Survival International - Custodi della foresta


 

The Yanomami are the largest relatively isolated tribe in South America. They live in the rainforest and mountains of northern Brazil and southern Venezuela.

During the 1970s and the 1980s, the Yanomami suffered immensely when Brazilian gold-miners invaded their land after the discovery of important mineral deposits in the territory. A highway was built and, suddenly, miners, woodcutters, workers, corporations and military arrived. They destroyed many villages, and exposed them to diseases to which they had no immunity. Twenty percent of the Yanomami died in just seven years and anthropologists predicted their extinction by the year 2000.

After a long international campaign led by Davi Kopenawa Yanomami, Survival and the CCPY (Pro Yanomami Commission), of which Andujar is a founding member, Yanomami land in Brazil was finally demarcated and officially recognized in 1991 as the ‘Yanomami Park’. Since then, many Yanomami communities have begun to live and prosper, and today they are one of the largest tribes in South America still living self-sufficiently and in relative isolation. However, the invasion of Yanomami land continues. Indians in Brazil still do not have proper ownership rights over their land – the government refuses to recognise tribal land ownership, despite having signed an international agreement that guarantees it. The Congress proposed a constitutional amendment, known as ‘PEC215’, which would cause further delays and obstacles to the recognition and protection of the tribes’ ancestral land.

Claudia Andujar has documented the daily lives of Yanomani people and their fight for survival since 1958. She shares the same goal with Survival International: help the Yanomami people defend their lives, protect their lands and determine their own futures. The success of the campaign proves that if tribal peoples are allowed to live on their own land they will be invariably healthier, with a far better quality of life than the millions of impoverished citizens marginalized by growing inequality. Also, evidence proves that tribal peoples are better at looking after their environment than any one else and that the lands they inhabit are the richest in biodiversity. They are the best conservationists and guardians of the natural world and the Yanomami Park, the largest area of protected rainforest in the world, it is a clear and captivating example.

Text by Survival International Italia

 

Survival International - Claudia Andujar

In the portrait Claudia Andujar with Davi Kopenawa, yanomami voice and shaman, in 2010.

Born in Switzerland in 1931, Claudia Andujar has been living in São Paulo since 1956, where she naturalized Brazilian. After spending her childhood in Hungary, she emigrated to the United States, where she studied at Hunter College in New York City.

From 1958 to 1971 she covered the region of the Amazon as a free-lance photojournalist for important magazines from Brazil (Realidade, Claudia, Setenta, Good Year Brasil) and from other countries (Life, Look, IBM, Fortune, Horizon USA). In the beginning of the 1970s she met the Yanomami and decided to entirely devote herself to this people. Founder of the Brazilian NGO Comissao Pro-Yanomami (CCPY), Claudia Andujar realised the most important photographic work ever dedicated to the Yanomami: portraits, life scenes, and shamanic sessions. Both through her effort and through her work, she played a fundamental role in the recognition, by the Brazilian government, of the yanomami territory.
Claudia Andujar is today an internationally renowned photographer.

 

Survival International is the global movement for tribal peoples’ rights. We are the only organization that champions tribal peoples around the world. We help them defend their lives, protect their lands and determine their own futures.

Tribal peoples have developed ways of life that are largely self-sufficient and extraordinarily diverse. Many of the world’s staple crops and drugs used in Western medicine originate with them, and have saved millions of lives. Even so, tribal peoples are portrayed as backward and primitive simply because their communal ways are different. Industrialized societies subject them to genocidal violence, slavery and racism so they can steal their lands, resources and labour in the name of “progress” and “civilization”.

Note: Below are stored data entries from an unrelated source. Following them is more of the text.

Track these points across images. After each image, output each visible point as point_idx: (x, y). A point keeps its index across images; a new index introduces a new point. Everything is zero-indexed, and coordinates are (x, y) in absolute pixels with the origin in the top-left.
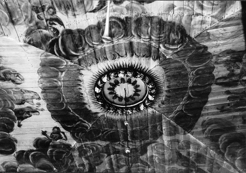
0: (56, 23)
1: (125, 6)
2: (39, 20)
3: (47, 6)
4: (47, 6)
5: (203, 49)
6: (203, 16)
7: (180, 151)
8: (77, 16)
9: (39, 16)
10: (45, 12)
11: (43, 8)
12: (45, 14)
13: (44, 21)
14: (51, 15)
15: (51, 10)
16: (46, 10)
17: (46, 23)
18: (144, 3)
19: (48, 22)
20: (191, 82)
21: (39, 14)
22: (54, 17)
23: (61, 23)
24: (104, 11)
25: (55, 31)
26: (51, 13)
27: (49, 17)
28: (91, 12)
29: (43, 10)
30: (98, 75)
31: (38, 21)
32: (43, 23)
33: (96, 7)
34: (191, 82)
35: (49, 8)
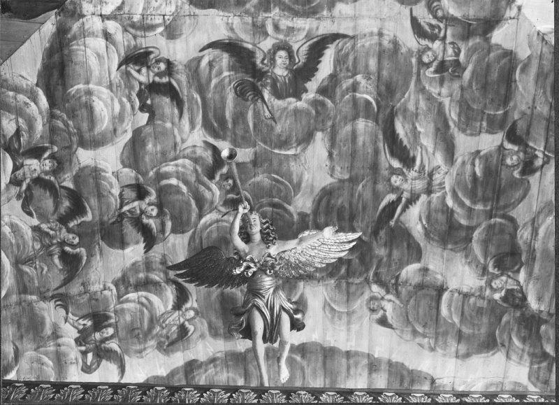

Our work is preventing the annihilation of tribal peoples. We work in partnership with them. We give them a platform to speak to the world. We investigate atrocities and present evidence to the United Nations and other international forums. We support legal representation. We fund medical and self-help projects. We educate, research, campaign, lobby and protest. We won’t give up until we all have a world where tribal peoples are respected as contemporary societies and their human rights protected.